HARRELSON: Told Duffy, get out in the ocean. Get away from this crowd.
GONZALEZ: The barge is tied to a cypress tree on the Mississippi River waiting. Mississippi didn't want it. Florida, Alabama, Louisiana all say, do not bring it here. The barge is on the nightly news. Like, who will say no tomorrow?
(SOUNDBITE OF NEWS MONTAGE)
UNIDENTIFIED REPORTER #1: The most-watched load of garbage in the memory of man.
UNIDENTIFIED REPORTER #2: It's become something of a national joke.
UNIDENTIFIED REPORTER #3: Still loaded with tons of garbage, still unwanted.
GONZALEZ: So the barge is bobbing in the water two months, four months, baking in the sun. Poor Captain Duffy St. Pierre can't dock anywhere to take a shower even. And there were all these stats coming out at the time that showed town dumps were closing. So people thought they filled them all up. There was nowhere for this garbage to go.
(SOUNDBITE OF ARCHIVED RECORDING)
UNIDENTIFIED REPORTER #4: We've about run out of places to throw away our throwaway.
GONZALEZ: Were we full?
THOMAS KINNAMAN: We weren't full.
GONZALEZ: This is Thomas Kinnaman, an environmental economist at Bucknell University. He says town dumps were closing, but bigger regional landfills were taking their place. But people didn't see that.

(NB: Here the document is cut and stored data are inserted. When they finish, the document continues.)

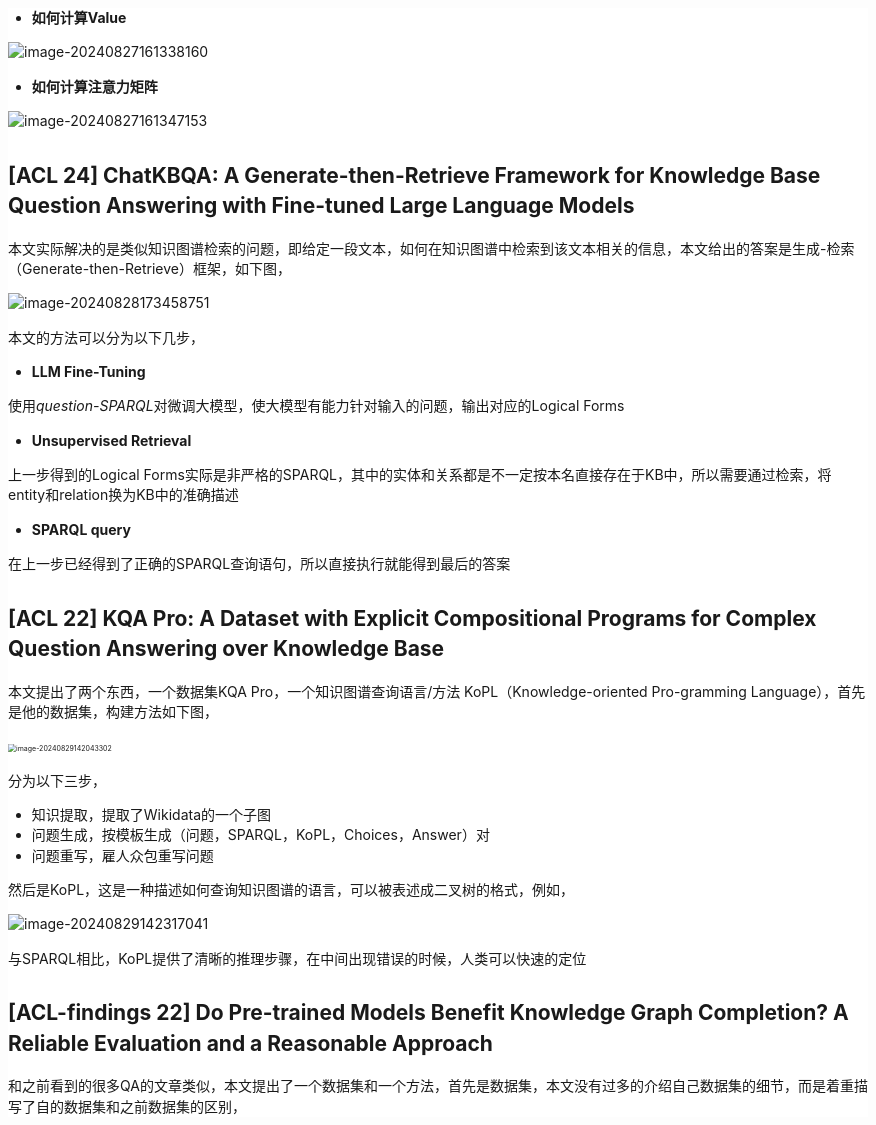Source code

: - **如何计算Value**

![image-20240827161338160](../image/2024/image-20240827161338160.png)

- **如何计算注意力矩阵**

![image-20240827161347153](../image/2024/image-20240827161347153.png)

## [ACL 24] ChatKBQA: A Generate-then-Retrieve Framework for Knowledge Base Question Answering with Fine-tuned Large Language Models

本文实际解决的是类似知识图谱检索的问题，即给定一段文本，如何在知识图谱中检索到该文本相关的信息，本文给出的答案是生成-检索（Generate-then-Retrieve）框架，如下图，

![image-20240828173458751](../image/2024/image-20240828173458751.png)

本文的方法可以分为以下几步，

- **LLM Fine-Tuning**

使用*question-SPARQL*对微调大模型，使大模型有能力针对输入的问题，输出对应的Logical Forms

- **Unsupervised Retrieval**

上一步得到的Logical Forms实际是非严格的SPARQL，其中的实体和关系都是不一定按本名直接存在于KB中，所以需要通过检索，将entity和relation换为KB中的准确描述

- **SPARQL query**

在上一步已经得到了正确的SPARQL查询语句，所以直接执行就能得到最后的答案

## [ACL 22] KQA Pro: A Dataset with Explicit Compositional Programs for Complex Question Answering over Knowledge Base

本文提出了两个东西，一个数据集KQA Pro，一个知识图谱查询语言/方法 KoPL（Knowledge-oriented Pro-gramming Language），首先是他的数据集，构建方法如下图，

<img src="../image/2024/image-20240829142043302.png" alt="image-20240829142043302" style="zoom:50%;" />

分为以下三步，

- 知识提取，提取了Wikidata的一个子图
- 问题生成，按模板生成（问题，SPARQL，KoPL，Choices，Answer）对
- 问题重写，雇人众包重写问题

然后是KoPL，这是一种描述如何查询知识图谱的语言，可以被表述成二叉树的格式，例如，

![image-20240829142317041](../image/2024/image-20240829142317041.png)

与SPARQL相比，KoPL提供了清晰的推理步骤，在中间出现错误的时候，人类可以快速的定位

## [ACL-findings 22] Do Pre-trained Models Benefit Knowledge Graph Completion? A Reliable Evaluation and a Reasonable Approach

和之前看到的很多QA的文章类似，本文提出了一个数据集和一个方法，首先是数据集，本文没有过多的介绍自己数据集的细节，而是着重描写了自的数据集和之前数据集的区别，

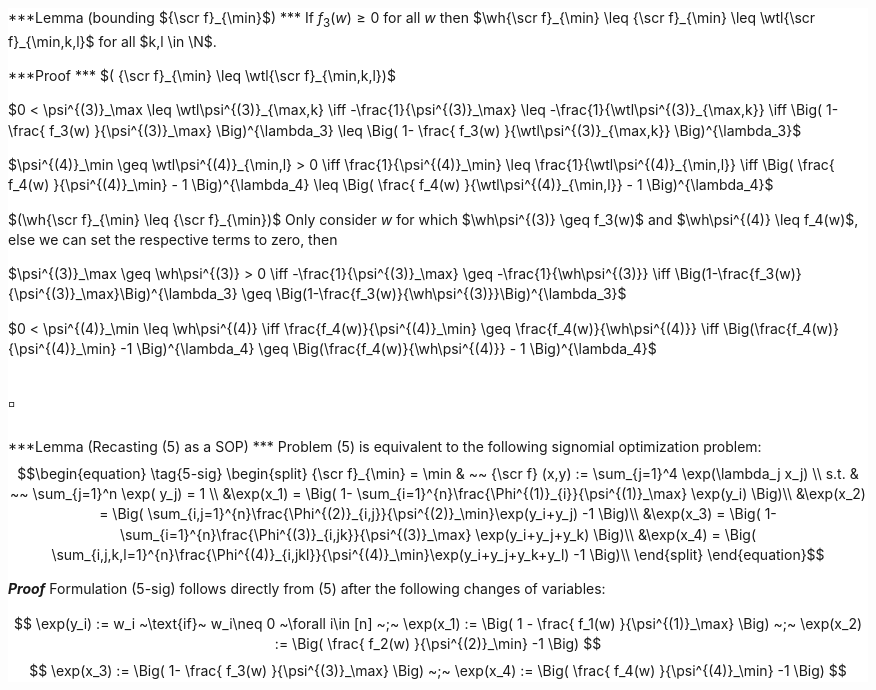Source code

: 
***Lemma (bounding ${\scr f}_{\min}$) ***  If $f_3(w) \geq 0$ for all $w$ then $\wh{\scr f}_{\min} \leq {\scr f}_{\min} \leq  \wtl{\scr f}_{\min,k,l}$ for all $k,l \in \N$. 

***Proof ***
$( {\scr f}_{\min} \leq \wtl{\scr f}_{\min,k,l})$


$0 < \psi^{(3)}_\max \leq \wtl\psi^{(3)}_{\max,k}  \iff -\frac{1}{\psi^{(3)}_\max} \leq -\frac{1}{\wtl\psi^{(3)}_{\max,k}} \iff \Big( 1- \frac{ f_3(w) }{\psi^{(3)}_\max} \Big)^{\lambda_3} \leq \Big( 1- \frac{ f_3(w) }{\wtl\psi^{(3)}_{\max,k}} \Big)^{\lambda_3}$ 

$\psi^{(4)}_\min \geq \wtl\psi^{(4)}_{\min,l} > 0 \iff \frac{1}{\psi^{(4)}_\min} \leq \frac{1}{\wtl\psi^{(4)}_{\min,l}} \iff \Big( \frac{ f_4(w) }{\psi^{(4)}_\min} - 1 \Big)^{\lambda_4} \leq \Big( \frac{ f_4(w) }{\wtl\psi^{(4)}_{\min,l}} - 1 \Big)^{\lambda_4}$

$(\wh{\scr f}_{\min} \leq {\scr f}_{\min})$
Only consider $w$ for which $\wh\psi^{(3)} \geq f_3(w)$ and $\wh\psi^{(4)} \leq f_4(w)$, else we can set the respective terms to zero, then

$\psi^{(3)}_\max \geq \wh\psi^{(3)} > 0  \iff -\frac{1}{\psi^{(3)}_\max} \geq -\frac{1}{\wh\psi^{(3)}} \iff \Big(1-\frac{f_3(w)}{\psi^{(3)}_\max}\Big)^{\lambda_3} \geq \Big(1-\frac{f_3(w)}{\wh\psi^{(3)}}\Big)^{\lambda_3}$ 

$0 <  \psi^{(4)}_\min \leq \wh\psi^{(4)}  \iff \frac{f_4(w)}{\psi^{(4)}_\min} \geq \frac{f_4(w)}{\wh\psi^{(4)}} \iff \Big(\frac{f_4(w)}{\psi^{(4)}_\min} -1 \Big)^{\lambda_4} \geq \Big(\frac{f_4(w)}{\wh\psi^{(4)}} - 1 \Big)^{\lambda_4}$

$\square$
---

 ***Lemma (Recasting (5) as a SOP) *** 
Problem (5) is equivalent to the following signomial optimization problem:
$$\begin{equation} \tag{5-sig}
\begin{split}
{\scr f}_{\min} = \min & ~~ {\scr f} (x,y) := 
\sum_{j=1}^4 \exp(\lambda_j x_j)
\\
s.t. & ~~  \sum_{j=1}^n \exp( y_j) = 1 \\
&\exp(x_1) = \Big( 1- \sum_{i=1}^{n}\frac{\Phi^{(1)}_{i}}{\psi^{(1)}_\max} \exp(y_i) \Big)\\
&\exp(x_2) = \Big( \sum_{i,j=1}^{n}\frac{\Phi^{(2)}_{i,j}}{\psi^{(2)}_\min}\exp(y_i+y_j) -1 \Big)\\
&\exp(x_3) = \Big( 1- \sum_{i=1}^{n}\frac{\Phi^{(3)}_{i,jk}}{\psi^{(3)}_\max} \exp(y_i+y_j+y_k) \Big)\\
&\exp(x_4) = \Big( \sum_{i,j,k,l=1}^{n}\frac{\Phi^{(4)}_{i,jkl}}{\psi^{(4)}_\min}\exp(y_i+y_j+y_k+y_l) -1 \Big)\\
\end{split}
\end{equation}$$

***Proof***
Formulation (5-sig) follows directly from (5) after the following changes of variables:

$$
\exp(y_i) := w_i ~\text{if}~ w_i\neq 0 ~\forall i\in [n]
~;~
\exp(x_1) := \Big( 1 - \frac{ f_1(w) }{\psi^{(1)}_\max} \Big)  ~;~
\exp(x_2) := \Big( \frac{  f_2(w) }{\psi^{(2)}_\min} -1 \Big)
$$
$$
\exp(x_3) := \Big( 1- \frac{ f_3(w) }{\psi^{(3)}_\max} \Big)
~;~
\exp(x_4) := \Big( \frac{ f_4(w) }{\psi^{(4)}_\min} -1 \Big) $$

KINNAMAN: And so the recycling era was born. That's why we recycle to this day. Who knows where we'd be without that barge?
GONZALEZ: After five months, a judge ordered Lowell Harrelson's garbage to go back to where it came from, New York, to be burned.

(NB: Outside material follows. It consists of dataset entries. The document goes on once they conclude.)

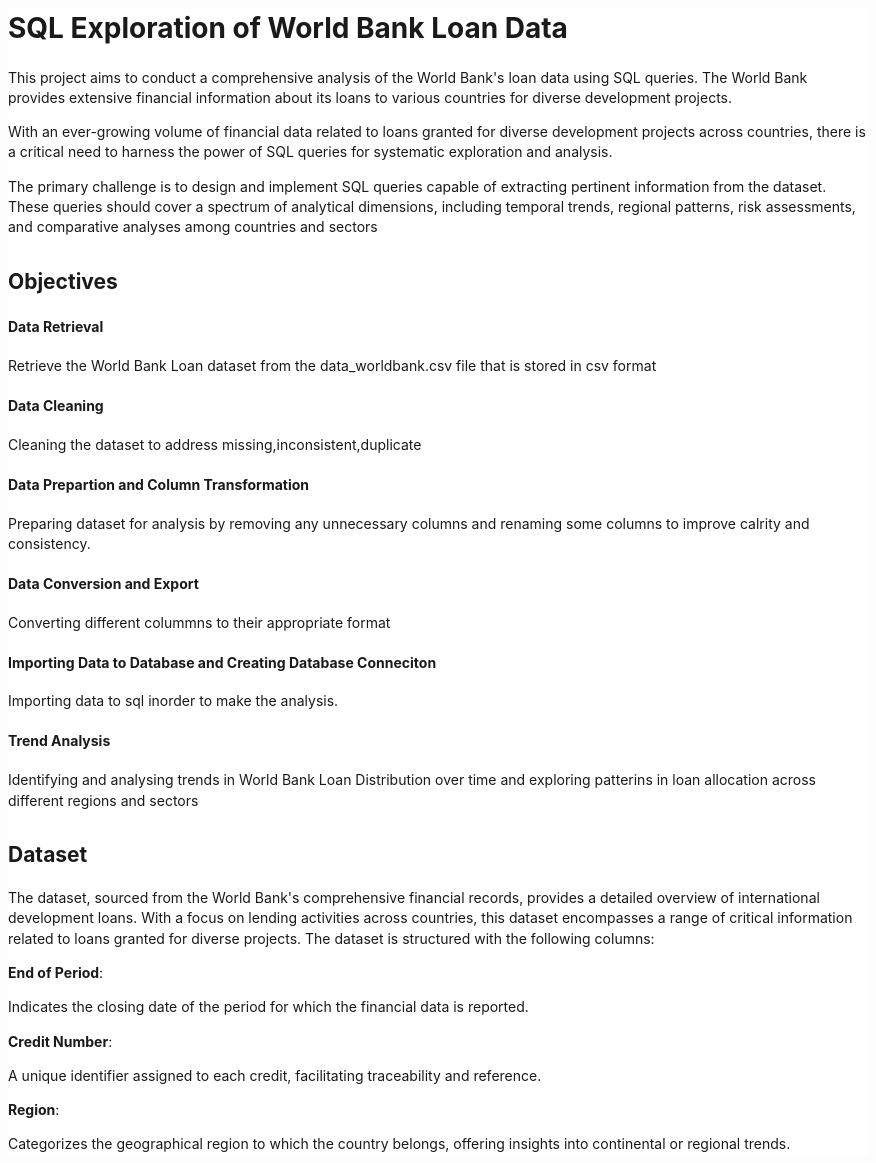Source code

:# **SQL Exploration of World Bank Loan Data**
This project aims to conduct a comprehensive analysis of the World Bank's loan data using SQL queries. The World Bank provides extensive financial information about its loans to various countries for diverse development projects.

With an ever-growing volume of financial data related to loans granted for diverse development projects across countries, there is a critical need to harness the power of SQL queries for systematic exploration and analysis.

The primary challenge is to design and implement SQL queries capable of extracting pertinent information from the dataset. These queries should cover a spectrum of analytical dimensions, including temporal trends, regional patterns, risk assessments, and comparative analyses among countries and sectors

## Objectives
#### Data Retrieval 
Retrieve the World Bank Loan dataset from the data_worldbank.csv file that is stored in csv format

#### Data Cleaning
Cleaning the dataset to address missing,inconsistent,duplicate
#### Data Prepartion and Column Transformation 
Preparing dataset for analysis by removing any unnecessary columns and renaming some columns to improve calrity and consistency.
#### Data Conversion and Export
Converting different colummns to their appropriate format 
#### Importing Data to Database and Creating Database Conneciton
Importing data to sql inorder to make the analysis.
#### Trend Analysis
Identifying and analysing trends in World Bank Loan Distribution over time and exploring patterins in loan allocation across different regions and sectors
## Dataset
The dataset, sourced from the World Bank's comprehensive financial records, provides a detailed overview of international development loans. With a focus on lending activities across countries, this dataset encompasses a range of critical information related to loans granted for diverse projects. The dataset is structured with the following columns:

__End of Period__:

Indicates the closing date of the period for which the financial data is reported.

__Credit Number__:

A unique identifier assigned to each credit, facilitating traceability and reference.

__Region__:

Categorizes the geographical region to which the country belongs, offering insights into continental or regional trends.
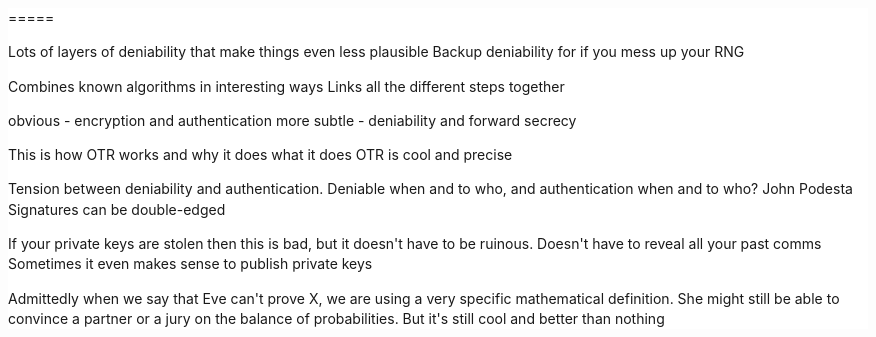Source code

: =====





Lots of layers of deniability that make things even less plausible
Backup deniability for if you mess up your RNG

Combines known algorithms in interesting ways
Links all the different steps together

obvious - encryption and authentication
more subtle - deniability and forward secrecy 

This is how OTR works and why it does what it does
OTR is cool and precise

Tension between deniability and authentication. Deniable when and to who, and authentication when and to who? John Podesta
Signatures can be double-edged

If your private keys are stolen then this is bad, but it doesn't have to be ruinous. Doesn't have to reveal all your past comms
Sometimes it even makes sense to publish private keys

Admittedly when we say that Eve can't prove X, we are using a very specific mathematical definition. She might still be able to convince a partner or a jury on the balance of probabilities.
But it's still cool and better than nothing



[otr-paper]: https://otr.cypherpunks.ca/otr-wpes.pdf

HARRELSON: What a legacy, huh? Forever will be known as that dummy who sailed the garbage barge.
GONZALEZ: You are basically the reason why we recycle.
HARRELSON: Yeah, it had an impact. On my tombstone, I would like them to say, this old boy did his damnedest. OK? And leave it there.
GONZALEZ: So we recycle now, in part because of a misconception that the U.S. was running out of landfill space. Sarah Gonzalez, NPR News, New York.